--- Data Enclosed Below ---

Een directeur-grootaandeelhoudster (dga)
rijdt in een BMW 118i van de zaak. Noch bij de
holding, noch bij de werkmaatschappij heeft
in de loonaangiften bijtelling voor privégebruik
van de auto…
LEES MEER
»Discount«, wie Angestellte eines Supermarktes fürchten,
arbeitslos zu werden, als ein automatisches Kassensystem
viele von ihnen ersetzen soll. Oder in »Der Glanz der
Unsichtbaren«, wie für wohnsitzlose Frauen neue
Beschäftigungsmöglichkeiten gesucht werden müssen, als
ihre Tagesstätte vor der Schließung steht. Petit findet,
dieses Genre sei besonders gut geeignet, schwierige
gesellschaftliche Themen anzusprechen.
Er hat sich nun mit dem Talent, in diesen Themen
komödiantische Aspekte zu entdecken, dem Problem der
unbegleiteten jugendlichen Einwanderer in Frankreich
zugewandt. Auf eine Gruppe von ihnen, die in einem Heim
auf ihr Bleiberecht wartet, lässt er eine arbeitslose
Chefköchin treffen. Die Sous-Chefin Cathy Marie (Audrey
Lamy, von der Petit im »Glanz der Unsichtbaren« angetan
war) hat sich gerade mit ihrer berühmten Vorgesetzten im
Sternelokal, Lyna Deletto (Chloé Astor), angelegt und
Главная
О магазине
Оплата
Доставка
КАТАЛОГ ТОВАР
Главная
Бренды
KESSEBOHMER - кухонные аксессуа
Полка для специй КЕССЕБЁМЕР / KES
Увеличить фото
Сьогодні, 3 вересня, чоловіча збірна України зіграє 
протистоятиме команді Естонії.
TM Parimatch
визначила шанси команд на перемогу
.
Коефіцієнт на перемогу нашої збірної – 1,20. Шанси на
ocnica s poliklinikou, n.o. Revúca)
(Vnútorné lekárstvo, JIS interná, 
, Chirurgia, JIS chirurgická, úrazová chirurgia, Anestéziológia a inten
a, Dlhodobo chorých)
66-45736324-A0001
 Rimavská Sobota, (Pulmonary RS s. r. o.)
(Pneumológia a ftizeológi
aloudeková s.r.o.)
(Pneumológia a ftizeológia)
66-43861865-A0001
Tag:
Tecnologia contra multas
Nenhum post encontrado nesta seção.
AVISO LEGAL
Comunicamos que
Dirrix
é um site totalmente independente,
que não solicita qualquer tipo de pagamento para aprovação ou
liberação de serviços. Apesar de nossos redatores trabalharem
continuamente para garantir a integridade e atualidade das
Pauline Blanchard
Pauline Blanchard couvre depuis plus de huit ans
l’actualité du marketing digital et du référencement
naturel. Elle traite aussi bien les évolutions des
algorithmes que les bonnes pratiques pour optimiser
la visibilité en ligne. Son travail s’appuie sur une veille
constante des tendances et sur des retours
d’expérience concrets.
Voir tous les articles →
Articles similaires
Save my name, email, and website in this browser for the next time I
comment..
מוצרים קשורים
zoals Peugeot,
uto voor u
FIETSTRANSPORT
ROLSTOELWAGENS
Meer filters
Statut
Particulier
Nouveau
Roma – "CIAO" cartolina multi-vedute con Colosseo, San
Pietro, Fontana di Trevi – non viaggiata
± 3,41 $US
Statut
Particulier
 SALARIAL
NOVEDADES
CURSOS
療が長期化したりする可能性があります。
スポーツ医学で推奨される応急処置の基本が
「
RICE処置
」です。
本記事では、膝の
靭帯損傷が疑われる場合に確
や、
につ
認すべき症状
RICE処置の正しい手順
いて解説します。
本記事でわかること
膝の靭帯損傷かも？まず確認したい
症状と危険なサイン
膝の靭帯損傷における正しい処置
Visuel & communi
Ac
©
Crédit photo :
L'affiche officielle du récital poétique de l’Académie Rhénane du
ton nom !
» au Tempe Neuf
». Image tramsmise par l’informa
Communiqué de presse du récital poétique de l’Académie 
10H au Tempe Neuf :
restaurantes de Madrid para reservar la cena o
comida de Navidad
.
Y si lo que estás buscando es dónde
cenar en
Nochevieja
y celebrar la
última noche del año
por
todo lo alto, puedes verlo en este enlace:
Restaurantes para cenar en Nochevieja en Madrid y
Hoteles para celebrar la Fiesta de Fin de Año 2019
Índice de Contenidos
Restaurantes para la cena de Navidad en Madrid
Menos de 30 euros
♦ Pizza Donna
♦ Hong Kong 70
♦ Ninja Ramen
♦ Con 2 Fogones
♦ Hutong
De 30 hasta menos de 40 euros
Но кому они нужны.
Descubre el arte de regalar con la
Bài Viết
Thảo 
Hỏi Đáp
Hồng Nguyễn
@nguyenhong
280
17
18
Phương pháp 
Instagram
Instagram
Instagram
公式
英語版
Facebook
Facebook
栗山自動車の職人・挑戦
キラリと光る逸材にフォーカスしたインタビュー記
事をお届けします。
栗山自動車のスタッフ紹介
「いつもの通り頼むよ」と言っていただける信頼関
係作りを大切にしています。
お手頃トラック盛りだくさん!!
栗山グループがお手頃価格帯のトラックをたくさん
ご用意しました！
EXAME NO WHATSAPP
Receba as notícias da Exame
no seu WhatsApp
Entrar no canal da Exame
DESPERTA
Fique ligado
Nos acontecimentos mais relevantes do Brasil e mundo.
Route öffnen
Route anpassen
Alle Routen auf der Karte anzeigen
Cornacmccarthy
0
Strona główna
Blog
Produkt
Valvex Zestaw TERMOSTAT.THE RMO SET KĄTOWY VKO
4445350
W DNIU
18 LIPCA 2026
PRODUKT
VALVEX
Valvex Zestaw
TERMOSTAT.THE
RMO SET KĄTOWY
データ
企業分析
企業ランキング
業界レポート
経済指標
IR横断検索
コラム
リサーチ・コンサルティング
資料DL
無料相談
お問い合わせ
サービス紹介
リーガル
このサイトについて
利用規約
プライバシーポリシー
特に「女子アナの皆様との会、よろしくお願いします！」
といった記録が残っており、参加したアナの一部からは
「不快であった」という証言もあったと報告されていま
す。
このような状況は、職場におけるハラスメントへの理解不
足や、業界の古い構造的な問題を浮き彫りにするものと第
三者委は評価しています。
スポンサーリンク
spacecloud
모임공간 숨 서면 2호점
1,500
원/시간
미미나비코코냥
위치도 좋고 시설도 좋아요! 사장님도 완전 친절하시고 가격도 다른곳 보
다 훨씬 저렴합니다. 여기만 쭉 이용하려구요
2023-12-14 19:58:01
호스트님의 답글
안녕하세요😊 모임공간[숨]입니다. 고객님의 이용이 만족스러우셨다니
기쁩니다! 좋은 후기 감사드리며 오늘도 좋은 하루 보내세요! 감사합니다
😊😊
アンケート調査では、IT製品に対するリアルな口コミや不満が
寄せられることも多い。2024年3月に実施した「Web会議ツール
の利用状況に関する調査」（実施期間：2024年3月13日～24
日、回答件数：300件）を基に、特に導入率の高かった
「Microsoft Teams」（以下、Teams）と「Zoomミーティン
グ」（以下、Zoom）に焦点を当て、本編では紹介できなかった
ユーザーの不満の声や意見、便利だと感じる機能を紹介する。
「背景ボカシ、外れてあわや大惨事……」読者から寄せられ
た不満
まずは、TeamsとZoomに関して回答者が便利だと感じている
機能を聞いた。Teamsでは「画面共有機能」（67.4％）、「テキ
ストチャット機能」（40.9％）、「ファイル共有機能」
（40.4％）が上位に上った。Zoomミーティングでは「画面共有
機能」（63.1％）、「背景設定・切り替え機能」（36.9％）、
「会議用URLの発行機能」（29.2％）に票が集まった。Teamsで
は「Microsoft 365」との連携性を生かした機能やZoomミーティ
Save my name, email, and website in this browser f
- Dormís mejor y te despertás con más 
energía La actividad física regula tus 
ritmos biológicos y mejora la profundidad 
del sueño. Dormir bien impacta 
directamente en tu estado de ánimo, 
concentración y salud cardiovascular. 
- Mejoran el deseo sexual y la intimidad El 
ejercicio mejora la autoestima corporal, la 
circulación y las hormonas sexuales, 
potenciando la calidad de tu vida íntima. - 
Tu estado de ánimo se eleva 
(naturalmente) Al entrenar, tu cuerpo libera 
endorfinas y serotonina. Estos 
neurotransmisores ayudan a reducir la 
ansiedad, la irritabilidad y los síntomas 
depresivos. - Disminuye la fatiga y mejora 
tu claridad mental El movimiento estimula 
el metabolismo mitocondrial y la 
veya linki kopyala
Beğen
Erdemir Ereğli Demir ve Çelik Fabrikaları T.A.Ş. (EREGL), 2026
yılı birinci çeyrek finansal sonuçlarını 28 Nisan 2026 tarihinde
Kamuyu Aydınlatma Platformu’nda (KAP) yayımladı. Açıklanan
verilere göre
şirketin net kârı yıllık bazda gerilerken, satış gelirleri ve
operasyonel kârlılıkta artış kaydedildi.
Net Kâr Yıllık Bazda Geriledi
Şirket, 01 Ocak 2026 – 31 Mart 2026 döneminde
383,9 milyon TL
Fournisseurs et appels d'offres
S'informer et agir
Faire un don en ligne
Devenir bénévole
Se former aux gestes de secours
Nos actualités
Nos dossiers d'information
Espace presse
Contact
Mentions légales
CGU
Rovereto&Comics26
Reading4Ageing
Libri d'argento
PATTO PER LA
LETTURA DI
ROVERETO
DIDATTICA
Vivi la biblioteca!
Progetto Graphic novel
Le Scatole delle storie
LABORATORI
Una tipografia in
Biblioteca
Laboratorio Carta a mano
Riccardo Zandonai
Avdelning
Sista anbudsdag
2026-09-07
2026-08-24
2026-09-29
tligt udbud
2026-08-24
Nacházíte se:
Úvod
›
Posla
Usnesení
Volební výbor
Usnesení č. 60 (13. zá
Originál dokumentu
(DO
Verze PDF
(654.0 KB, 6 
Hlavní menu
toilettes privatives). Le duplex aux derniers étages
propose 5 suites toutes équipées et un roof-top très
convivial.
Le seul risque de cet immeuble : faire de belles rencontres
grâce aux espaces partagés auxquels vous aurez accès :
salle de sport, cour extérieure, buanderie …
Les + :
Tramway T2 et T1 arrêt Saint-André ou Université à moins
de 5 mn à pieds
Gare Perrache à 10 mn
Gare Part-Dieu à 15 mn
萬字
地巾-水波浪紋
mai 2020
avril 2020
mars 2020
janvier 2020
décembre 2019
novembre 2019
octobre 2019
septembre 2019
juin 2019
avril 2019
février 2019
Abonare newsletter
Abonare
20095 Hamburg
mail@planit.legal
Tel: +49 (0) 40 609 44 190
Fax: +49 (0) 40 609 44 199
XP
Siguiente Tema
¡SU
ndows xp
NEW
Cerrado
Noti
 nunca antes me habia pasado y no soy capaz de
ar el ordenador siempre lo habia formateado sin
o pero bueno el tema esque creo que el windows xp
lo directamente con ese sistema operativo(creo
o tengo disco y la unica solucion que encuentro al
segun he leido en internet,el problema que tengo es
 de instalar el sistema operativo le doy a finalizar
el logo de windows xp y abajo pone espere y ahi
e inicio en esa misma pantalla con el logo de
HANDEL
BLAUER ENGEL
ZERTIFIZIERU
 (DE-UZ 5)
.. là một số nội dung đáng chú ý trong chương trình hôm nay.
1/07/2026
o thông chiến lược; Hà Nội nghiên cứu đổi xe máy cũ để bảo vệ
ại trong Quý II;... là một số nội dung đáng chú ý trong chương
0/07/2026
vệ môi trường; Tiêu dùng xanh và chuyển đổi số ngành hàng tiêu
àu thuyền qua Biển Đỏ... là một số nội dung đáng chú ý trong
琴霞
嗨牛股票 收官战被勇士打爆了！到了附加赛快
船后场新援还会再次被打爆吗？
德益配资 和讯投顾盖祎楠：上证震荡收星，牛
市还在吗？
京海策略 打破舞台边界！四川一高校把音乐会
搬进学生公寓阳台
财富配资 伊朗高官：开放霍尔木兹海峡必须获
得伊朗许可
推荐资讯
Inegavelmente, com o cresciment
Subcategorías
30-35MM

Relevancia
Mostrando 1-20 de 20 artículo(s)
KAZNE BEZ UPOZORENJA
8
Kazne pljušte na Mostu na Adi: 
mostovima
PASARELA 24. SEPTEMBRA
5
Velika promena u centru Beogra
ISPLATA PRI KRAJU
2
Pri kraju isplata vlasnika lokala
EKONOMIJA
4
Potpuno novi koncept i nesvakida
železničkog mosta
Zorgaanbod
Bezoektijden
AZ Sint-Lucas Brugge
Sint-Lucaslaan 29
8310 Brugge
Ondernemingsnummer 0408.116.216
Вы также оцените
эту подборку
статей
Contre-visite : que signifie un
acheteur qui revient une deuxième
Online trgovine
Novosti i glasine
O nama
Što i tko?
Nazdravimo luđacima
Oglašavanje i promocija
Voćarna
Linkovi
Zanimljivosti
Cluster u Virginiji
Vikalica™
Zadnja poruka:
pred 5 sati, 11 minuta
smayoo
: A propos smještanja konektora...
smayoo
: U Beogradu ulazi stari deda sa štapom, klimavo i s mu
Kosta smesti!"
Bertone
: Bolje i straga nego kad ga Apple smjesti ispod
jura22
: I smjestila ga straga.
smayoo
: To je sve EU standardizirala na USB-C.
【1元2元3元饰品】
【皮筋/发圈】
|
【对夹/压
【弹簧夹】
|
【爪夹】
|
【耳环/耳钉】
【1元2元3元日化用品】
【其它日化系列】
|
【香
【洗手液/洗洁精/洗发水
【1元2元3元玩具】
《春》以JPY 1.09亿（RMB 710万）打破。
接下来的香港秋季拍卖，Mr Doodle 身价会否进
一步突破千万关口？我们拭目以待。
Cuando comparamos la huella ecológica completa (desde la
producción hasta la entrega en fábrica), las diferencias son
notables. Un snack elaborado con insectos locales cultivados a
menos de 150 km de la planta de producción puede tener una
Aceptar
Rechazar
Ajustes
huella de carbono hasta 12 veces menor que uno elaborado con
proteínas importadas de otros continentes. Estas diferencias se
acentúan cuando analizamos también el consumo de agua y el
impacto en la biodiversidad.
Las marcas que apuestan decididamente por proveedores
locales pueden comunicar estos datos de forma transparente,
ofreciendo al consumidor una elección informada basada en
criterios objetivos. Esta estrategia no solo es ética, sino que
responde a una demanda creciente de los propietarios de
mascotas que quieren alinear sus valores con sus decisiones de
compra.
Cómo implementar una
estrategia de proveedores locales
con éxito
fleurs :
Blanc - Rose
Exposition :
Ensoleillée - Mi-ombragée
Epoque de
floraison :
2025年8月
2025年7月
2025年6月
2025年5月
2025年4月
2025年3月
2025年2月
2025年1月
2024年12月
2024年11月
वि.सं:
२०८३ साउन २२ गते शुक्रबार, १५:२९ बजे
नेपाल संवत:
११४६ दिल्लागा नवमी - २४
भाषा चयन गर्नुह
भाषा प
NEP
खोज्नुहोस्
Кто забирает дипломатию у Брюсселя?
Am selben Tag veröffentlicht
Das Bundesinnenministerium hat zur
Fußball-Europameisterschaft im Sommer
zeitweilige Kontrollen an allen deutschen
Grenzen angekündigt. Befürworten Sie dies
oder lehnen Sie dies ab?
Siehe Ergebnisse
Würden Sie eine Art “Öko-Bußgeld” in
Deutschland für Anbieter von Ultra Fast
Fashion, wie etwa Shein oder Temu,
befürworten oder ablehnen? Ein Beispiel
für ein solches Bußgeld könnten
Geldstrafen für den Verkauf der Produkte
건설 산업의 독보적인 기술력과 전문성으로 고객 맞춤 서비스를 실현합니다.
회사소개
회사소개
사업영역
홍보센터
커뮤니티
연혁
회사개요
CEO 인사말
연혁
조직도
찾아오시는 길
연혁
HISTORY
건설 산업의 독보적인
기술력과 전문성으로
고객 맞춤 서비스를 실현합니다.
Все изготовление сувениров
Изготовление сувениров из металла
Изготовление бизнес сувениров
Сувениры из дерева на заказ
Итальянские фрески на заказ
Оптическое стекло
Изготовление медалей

--- End of Enclosed Data ---

Task statement:
The requested lines run from the one with "Würden Sie eine" through the last line of the records. Return them exactly.

Problem solution:
Würden Sie eine Art “Öko-Bußgeld” in
Deutschland für Anbieter von Ultra Fast
Fashion, wie etwa Shein oder Temu,
befürworten oder ablehnen? Ein Beispiel
für ein solches Bußgeld könnten
Geldstrafen für den Verkauf der Produkte
건설 산업의 독보적인 기술력과 전문성으로 고객 맞춤 서비스를 실현합니다.
회사소개
회사소개
사업영역
홍보센터
커뮤니티
연혁
회사개요
CEO 인사말
연혁
조직도
찾아오시는 길
연혁
HISTORY
건설 산업의 독보적인
기술력과 전문성으로
고객 맞춤 서비스를 실현합니다.
Все изготовление сувениров
Изготовление сувениров из металла
Изготовление бизнес сувениров
Сувениры из дерева на заказ
Итальянские фрески на заказ
Оптическое стекло
Изготовление медалей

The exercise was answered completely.